Schenker explained that these sanctions should be a message to everyone in Lebanon that “there must be different policies.”
He stressed that “Hezbollah’s political allies must know that they will be held accountable for facilitating the party’s terrorist activities.””The sanctions targeting Hezbollah, its supporters, and other corrupt players will continue, and we will use all powers to hold the Lebanese leaders accountable for failing to fulfill their duties towards the Lebanese people,” Schenker added in a telephone press conference.
Schenker refused to enter into naming the people who will be included in the US sanctions in the future. He also refused to talk about whether the former minister, Gebran Bassil, and the governor of the Central Bank of Lebanon, Riad Salameh, were among them. But he said, “These sanctions take a long time to prepare because of the level of their quality and are reviewed by lawyers from various US agencies … I hope that we can get a larger set of these sanctions as soon as possible.”
On the French initiative in Lebanon and whether there is an understanding between the French and American sides about it, the US Assistant Secretary of State for Near Eastern Affairs said, “We have always said that Hezbollah is a terrorist organization that has engaged in the Lebanese political process and has terrorized many Lebanese people and politicians.”
“In this context, we have a difference of opinion with the French government, which recognizes that Hezbollah is a legitimate political organization and a legitimate political party, and this is the small disagreement between us and the French government,” said Schenker.
“We do not believe that meetings should be held to legislate this organization and personalities affiliated with it, such as a meeting with a member of parliament, Muhammad Raad (a member of the Hezbollah bloc). But apart from this point, as Secretary Pompeo said, we believe that the French initiative has many advantages. A government committed to reform, transparency, fighting corruption and self-distancing, and a government that brings experts who do what is necessary to achieve a reform agenda and help the Lebanese people. These are requirements that open the way for financial aid. ”
He said, “I think we are on the same page with the French, and this is what we heard from the French president’s office that those who are trying to obstruct reform, the French government is looking to classify them and impose sanctions on them as well, and we believe that this is a fruitful approach.”
Regarding the United States ’position on the new Lebanese prime minister, Schenker pointed out that“ we focus on principles more than personalities in dealing with the new Lebanese government, and therefore I will not comment on the newly appointed Lebanese Prime Minister. We focus heavily on the concept of reform that any new government must implement. From now on, practice transparency and hold the corrupt accountable. There must be a government that fights corruption and a government that adheres to the principle of self-distancing and removing Lebanon from the policies of the countries of the region. If it does all these things and abides by them, then we look forward to working with it. ”

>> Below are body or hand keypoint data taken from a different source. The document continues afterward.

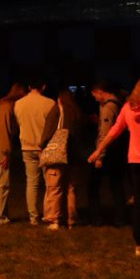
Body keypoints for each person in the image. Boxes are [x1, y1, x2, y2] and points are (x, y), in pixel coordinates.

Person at [89, 77, 140, 257]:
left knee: (139, 203)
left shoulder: (128, 108)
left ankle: (139, 245)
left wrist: (99, 150)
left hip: (136, 162)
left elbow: (114, 132)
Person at [42, 90, 93, 229]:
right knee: (72, 189)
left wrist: (42, 146)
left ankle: (54, 220)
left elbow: (48, 132)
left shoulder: (57, 111)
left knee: (55, 187)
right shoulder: (78, 114)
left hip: (58, 156)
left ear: (60, 100)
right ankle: (71, 219)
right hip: (75, 157)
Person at [14, 78, 58, 226]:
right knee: (49, 183)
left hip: (26, 146)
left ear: (29, 86)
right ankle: (49, 213)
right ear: (43, 86)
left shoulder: (18, 104)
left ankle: (33, 217)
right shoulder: (50, 103)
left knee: (32, 183)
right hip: (44, 147)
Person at [88, 82, 127, 226]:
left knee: (93, 186)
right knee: (116, 185)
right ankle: (120, 218)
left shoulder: (109, 107)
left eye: (95, 95)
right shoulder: (118, 103)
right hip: (117, 150)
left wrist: (100, 155)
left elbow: (106, 132)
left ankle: (96, 218)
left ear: (100, 92)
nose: (95, 98)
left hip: (109, 151)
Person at [0, 83, 24, 224]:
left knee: (0, 181)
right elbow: (3, 132)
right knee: (2, 182)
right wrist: (6, 153)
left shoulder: (3, 104)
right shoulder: (7, 108)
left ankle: (0, 214)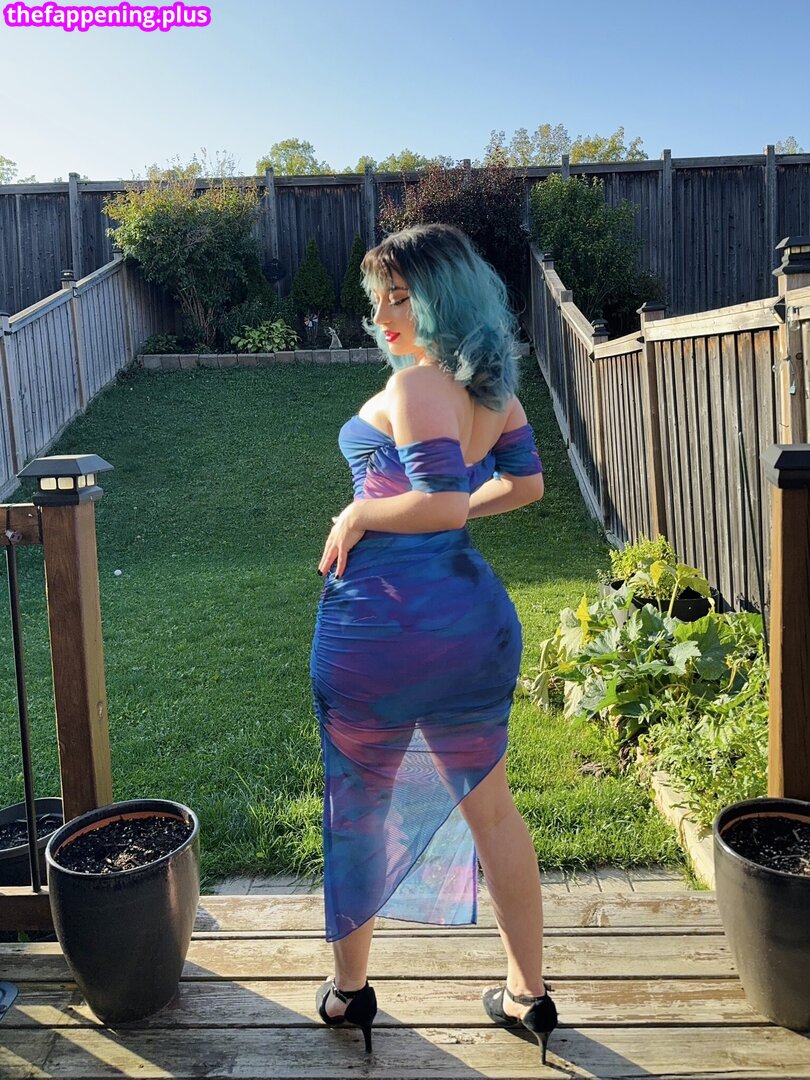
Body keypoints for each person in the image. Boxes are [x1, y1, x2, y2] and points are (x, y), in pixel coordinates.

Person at [310, 223, 557, 1062]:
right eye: (377, 298)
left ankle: (349, 994)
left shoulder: (417, 383)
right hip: (470, 627)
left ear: (444, 298)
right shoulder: (493, 395)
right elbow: (525, 485)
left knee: (359, 806)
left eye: (401, 297)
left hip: (382, 631)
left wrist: (361, 513)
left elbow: (442, 502)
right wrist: (444, 516)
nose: (382, 316)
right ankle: (528, 995)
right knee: (492, 807)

On the mediation he is undertaking to demarcate the maritime and land borders between Lebanon and Israel, Schenker said, “I think that we are close to resolving the issue of border demarcation. We have been involved in this matter for a bit and I do not want to go into details of what is going on.”

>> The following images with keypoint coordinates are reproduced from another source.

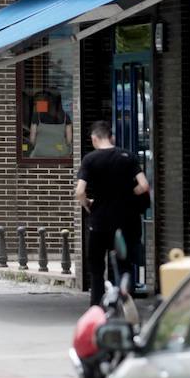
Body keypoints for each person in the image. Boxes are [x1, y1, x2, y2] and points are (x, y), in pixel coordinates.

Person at [76, 121, 150, 307]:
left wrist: (87, 204)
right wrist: (128, 194)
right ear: (112, 137)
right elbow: (144, 185)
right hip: (125, 222)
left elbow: (79, 191)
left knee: (96, 268)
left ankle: (97, 306)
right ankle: (125, 303)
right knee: (124, 266)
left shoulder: (90, 160)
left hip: (100, 222)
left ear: (94, 138)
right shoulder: (128, 156)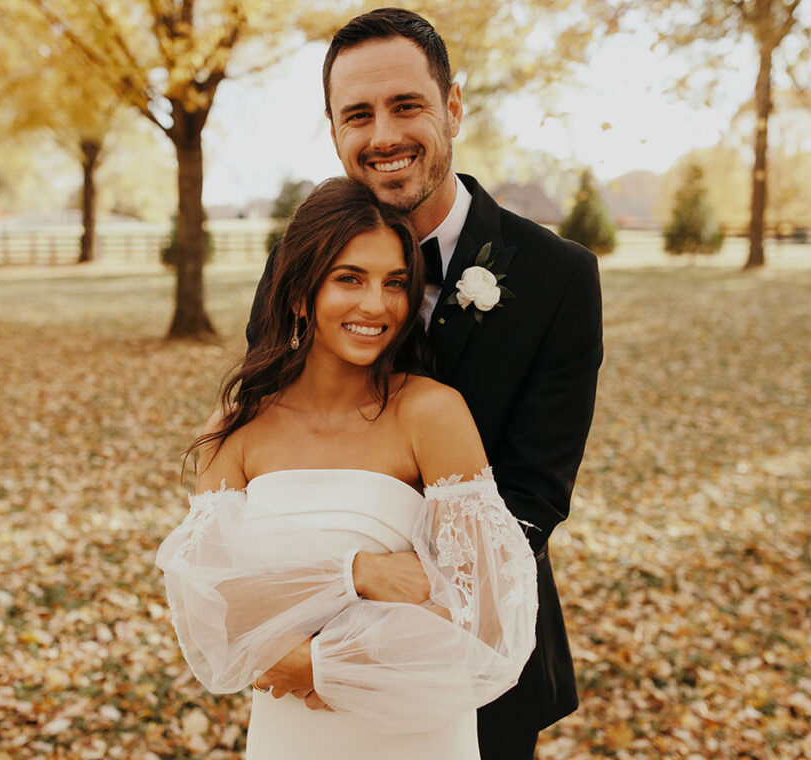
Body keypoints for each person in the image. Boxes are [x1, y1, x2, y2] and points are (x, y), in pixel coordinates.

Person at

He pointed out that Lebanon’s agreement to the framework agreement on which Ambassador David Satterfield worked, opens an opportunity for Israel and Lebanon to achieve real progress.

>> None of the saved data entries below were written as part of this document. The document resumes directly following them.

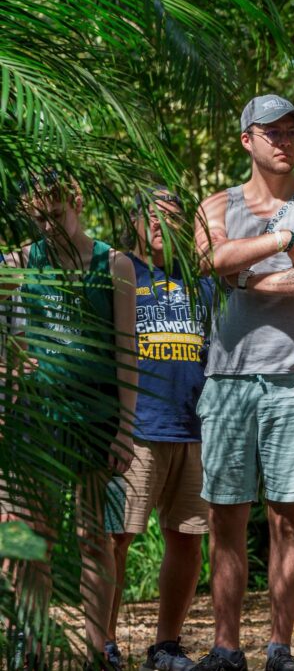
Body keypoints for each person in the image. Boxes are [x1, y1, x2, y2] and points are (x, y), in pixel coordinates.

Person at [192, 95, 294, 671]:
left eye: (293, 131)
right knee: (225, 515)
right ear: (246, 141)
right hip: (228, 377)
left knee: (288, 516)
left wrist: (251, 280)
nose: (285, 140)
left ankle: (280, 648)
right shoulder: (217, 203)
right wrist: (283, 245)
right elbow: (210, 257)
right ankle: (226, 648)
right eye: (272, 131)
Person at [0, 173, 138, 671]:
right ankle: (27, 640)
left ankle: (97, 647)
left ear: (77, 202)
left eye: (55, 216)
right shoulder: (17, 262)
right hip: (31, 420)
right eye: (37, 219)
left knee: (94, 540)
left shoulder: (114, 263)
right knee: (22, 535)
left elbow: (128, 352)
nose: (47, 227)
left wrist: (126, 427)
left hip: (96, 420)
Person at [105, 190, 214, 671]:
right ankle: (101, 640)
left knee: (187, 538)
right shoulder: (119, 271)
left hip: (195, 428)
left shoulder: (204, 283)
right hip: (136, 429)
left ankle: (165, 646)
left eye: (170, 217)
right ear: (135, 223)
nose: (158, 224)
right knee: (116, 537)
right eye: (150, 215)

“I will not go into the details of what freezes the situation, and I hope to go to Lebanon and sign the agreement in the next few weeks,” Schenker said.
The US Assistant Secretary of State for Near Eastern Affairs revealed that he met Ali Hamdan, Adviser to the Speaker of Parliament, Nabih Berri, and said, “I hope and believe that we are making gradual progress in the dialogue on border demarcation, and I look forward to ending the framework agreement so that Lebanon and Israel can move to discuss the border issue. It took a long time. ”
Schenker described Ismail Haniyeh’s visit to Lebanon as counterproductive to the region, and Haniyeh described him as a terrorist affiliated with a terrorist organization.
He said, “I do not think that countries should provide a visa for such personalities to enter their territories.”
Schenker explained that, during his recent visit to Lebanon, he conveyed to the Lebanese people a message that the United States is committed to helping them recover after the terrible explosion that occurred in the Beirut port on the fourth of August.
He added that he expressed support for the Lebanese legitimate calls for political and economic reforms, transparency and accountability, and the elimination of corruption, which is destroying Lebanon’s capabilities.
Schenker pointed out that next month marks the first anniversary of the Lebanese people taking to the streets to demand reform.
He stressed that “the Lebanese people want to fulfill their demand for real change and to achieve a new political path committed to reform and fighting corruption.”